Zuzana Fortova believes that even though at first glance the "surgery" has nothing to do with the current exhibition, by its ironic and unique approach to art it is actually close to Frantisek Skala's take on the arts.

"The artist claims that should we perceive art consistently, the most beautiful pieces arise by gradual detraction from something. The ultimate manifestation of a work of art is the human body. And to make beauty perfect means to detract something. So let's be surprised!"

The reactions of visitors seem to be very positive. Most say they are fascinated by Skala's creativity and leave the exhibition in a better mood.

Woman: "I really liked it. First of all there are great differences. There are both huge and very very small objects."

Was there any particular piece that you found most interesting?

Woman: "There were two. One of them were those heads probably made from sea grass. And the huge object - the wheels of pop music."

Man: "I enjoyed it, it was quite nice. Very interesting was the big sculpture just in the end of the exhibition - that big wooden sculpture."

Woman: "I am deeply impressed. It was very unusual. I think that the author has to be endowed with a very rich invention because of the material he used....Very interesting, I can't say I've seen anything like that before."

Was there any particular piece that captivated you the most?

Woman: "The cars. I admire him - where he found all these pieces of bicycle saddles and all these things. And the heads. I can say I've found a few people I know there."

Very popular among the visitors is a hall with so called 'Saigoners': miniature car models made mostly of wood and iron. These pieces were not originally even designed as an art, but rather as toys for children. Skala made them with friends visiting him in his country cottage.

Another very interesting part of the exhibit showcases human heads made of sea weed.

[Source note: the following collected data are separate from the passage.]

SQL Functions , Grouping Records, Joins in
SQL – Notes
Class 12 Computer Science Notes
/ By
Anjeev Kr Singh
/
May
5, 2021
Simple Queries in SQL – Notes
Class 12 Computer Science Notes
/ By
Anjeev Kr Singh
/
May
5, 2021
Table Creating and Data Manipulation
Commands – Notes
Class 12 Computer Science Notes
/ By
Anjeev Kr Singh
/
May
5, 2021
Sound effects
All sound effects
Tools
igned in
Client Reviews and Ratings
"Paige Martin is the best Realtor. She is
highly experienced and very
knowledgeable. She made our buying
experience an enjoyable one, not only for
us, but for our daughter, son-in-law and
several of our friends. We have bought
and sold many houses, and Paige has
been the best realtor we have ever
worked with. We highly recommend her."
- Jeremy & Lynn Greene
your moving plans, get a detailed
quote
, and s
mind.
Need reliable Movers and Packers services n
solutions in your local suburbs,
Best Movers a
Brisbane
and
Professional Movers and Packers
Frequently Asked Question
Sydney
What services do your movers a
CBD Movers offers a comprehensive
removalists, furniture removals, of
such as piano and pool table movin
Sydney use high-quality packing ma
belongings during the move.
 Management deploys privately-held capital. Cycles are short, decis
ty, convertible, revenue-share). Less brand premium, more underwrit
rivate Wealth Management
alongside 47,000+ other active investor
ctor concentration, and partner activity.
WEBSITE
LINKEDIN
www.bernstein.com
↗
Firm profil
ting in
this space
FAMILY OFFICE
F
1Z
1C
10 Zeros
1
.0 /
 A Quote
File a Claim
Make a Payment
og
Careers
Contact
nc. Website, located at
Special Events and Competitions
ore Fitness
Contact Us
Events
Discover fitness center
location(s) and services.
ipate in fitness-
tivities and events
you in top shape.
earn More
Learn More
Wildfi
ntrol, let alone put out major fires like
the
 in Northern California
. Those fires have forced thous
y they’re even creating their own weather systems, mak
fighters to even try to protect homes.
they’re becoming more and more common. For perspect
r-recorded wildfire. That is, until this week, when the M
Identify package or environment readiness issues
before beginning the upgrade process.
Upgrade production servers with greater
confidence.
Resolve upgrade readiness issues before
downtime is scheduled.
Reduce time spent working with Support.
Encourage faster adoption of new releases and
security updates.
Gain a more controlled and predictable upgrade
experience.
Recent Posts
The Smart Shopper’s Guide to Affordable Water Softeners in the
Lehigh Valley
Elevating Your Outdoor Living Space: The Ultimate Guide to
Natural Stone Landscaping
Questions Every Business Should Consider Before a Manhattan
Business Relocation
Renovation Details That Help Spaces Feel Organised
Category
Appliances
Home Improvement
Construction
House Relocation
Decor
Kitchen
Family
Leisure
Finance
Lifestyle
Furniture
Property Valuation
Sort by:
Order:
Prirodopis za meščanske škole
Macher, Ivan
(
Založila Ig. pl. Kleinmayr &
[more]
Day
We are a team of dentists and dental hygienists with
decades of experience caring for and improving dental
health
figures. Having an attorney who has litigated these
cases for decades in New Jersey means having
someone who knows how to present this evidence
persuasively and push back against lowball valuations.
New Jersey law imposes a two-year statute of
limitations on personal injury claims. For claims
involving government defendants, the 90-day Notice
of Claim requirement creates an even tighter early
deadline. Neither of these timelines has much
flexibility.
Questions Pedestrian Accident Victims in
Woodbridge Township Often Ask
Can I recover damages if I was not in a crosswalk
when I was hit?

"They are a product of my fellowship in the Headlands Center for the Arts in San Francisco. I produced there heads from sea weed. It is something between occultism or a mystical experience and plastic surgery. This is one of the few methods when a plastic arises not by a substance forming or material recovering but a forming from inside. This way the head gains its features and comes to life. Later it undergoes a process of drying, so it changes and deforms again. This way it resembles the drying of mummies or Indian heads."

The result is astonishing. Even though Skala uses still the same material, each head is different — not only in features and color but in character, personality even.

Skala thinks of himself as a sort of "midwife" who is rather helping these creatures to be born than producing them. In this regard, he says he likes the art of aborigines, which seemingly lacks any calculation.

"Who proceeds by the conceptual way that he first makes up a thought and then only mechanically realizes it, is deprived of the most beautiful thought in art — the process of creation. It is a great adventure when one is in every second forced to make a decision from thousand and million of possibilities."

Considering this idea, it would be foolish to try to describe Skala's exhibition in a few words. Each visitor perceives it differently anyway. The objects on exhibit in the monumental space of the Rudolfinum Gallery are just waiting to let everybody be captivated and surprised by their own emotions.